Material shown:

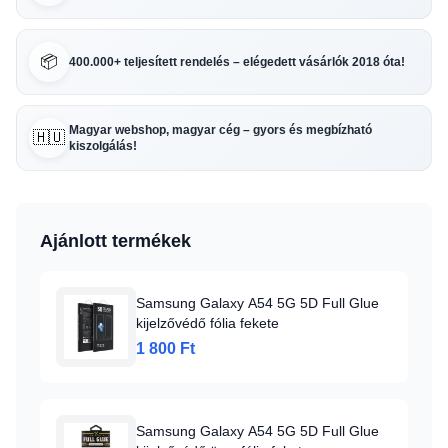
📦
400.000+ teljesített rendelés – elégedett vásárlók 2018 óta!
Magyar webshop, magyar cég – gyors és megbízható
🇭🇺
kiszolgálás!
Ajánlott termékek
Samsung Galaxy A54 5G 5D Full Glue
kijelzővédő fólia fekete
1 800 Ft
Samsung Galaxy A54 5G 5D Full Glue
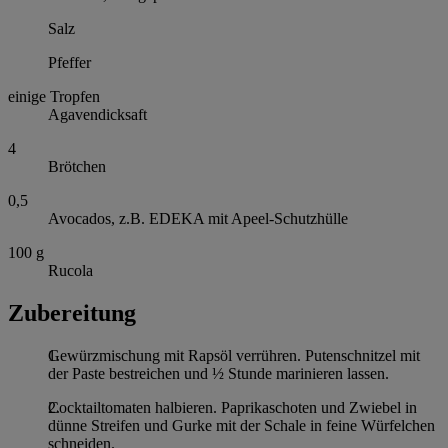
Salz
Pfeffer
einige Tropfen
Agavendicksaft
4
Brötchen
0,5
Avocados, z.B. EDEKA mit Apeel-Schutzhülle
100
g
Rucola
Zubereitung
Gewürzmischung mit Rapsöl verrühren. Putenschnitzel mit
der Paste bestreichen und ½ Stunde marinieren lassen.
Cocktailtomaten halbieren. Paprikaschoten und Zwiebel in
dünne Streifen und Gurke mit der Schale in feine Würfelchen
schneiden.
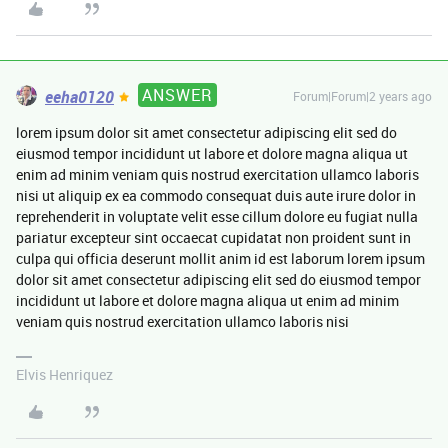
ANSWER
eeha0120
Forum|Forum|2 years ago
lorem ipsum dolor sit amet consectetur adipiscing elit sed do
eiusmod tempor incididunt ut labore et dolore magna aliqua ut
enim ad minim veniam quis nostrud exercitation ullamco laboris
nisi ut aliquip ex ea commodo consequat duis aute irure dolor in
reprehenderit in voluptate velit esse cillum dolore eu fugiat nulla
pariatur excepteur sint occaecat cupidatat non proident sunt in
culpa qui officia deserunt mollit anim id est laborum lorem ipsum
dolor sit amet consectetur adipiscing elit sed do eiusmod tempor
incididunt ut labore et dolore magna aliqua ut enim ad minim
veniam quis nostrud exercitation ullamco laboris nisi
Elvis Henriquez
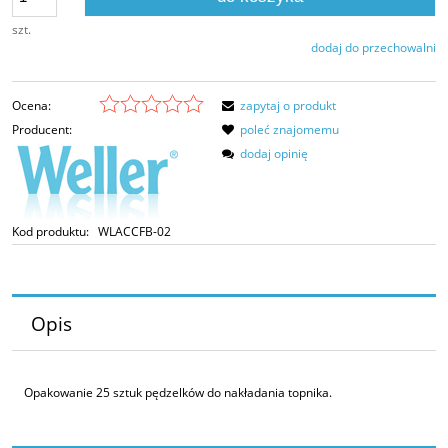
szt.
dodaj do przechowalni
Ocena:
zapytaj o produkt
Producent:
poleć znajomemu
dodaj opinię
Kod produktu:
WLACCFB-02
Opis
Opakowanie 25 sztuk pędzelków do nakładania topnika.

What to work on: Only one stretch of the entries above is needed: the lines from the one containing "Zubereitung" through the one containing "eiusmod tempor incididunt". Copy it exactly, without the pictures.

Exercise response:
Zubereitung
Gewürzmischung mit Rapsöl verrühren. Putenschnitzel mit
der Paste bestreichen und ½ Stunde marinieren lassen.
Cocktailtomaten halbieren. Paprikaschoten und Zwiebel in
dünne Streifen und Gurke mit der Schale in feine Würfelchen
schneiden.
ANSWER
eeha0120
Forum|Forum|2 years ago
lorem ipsum dolor sit amet consectetur adipiscing elit sed do
eiusmod tempor incididunt ut labore et dolore magna aliqua ut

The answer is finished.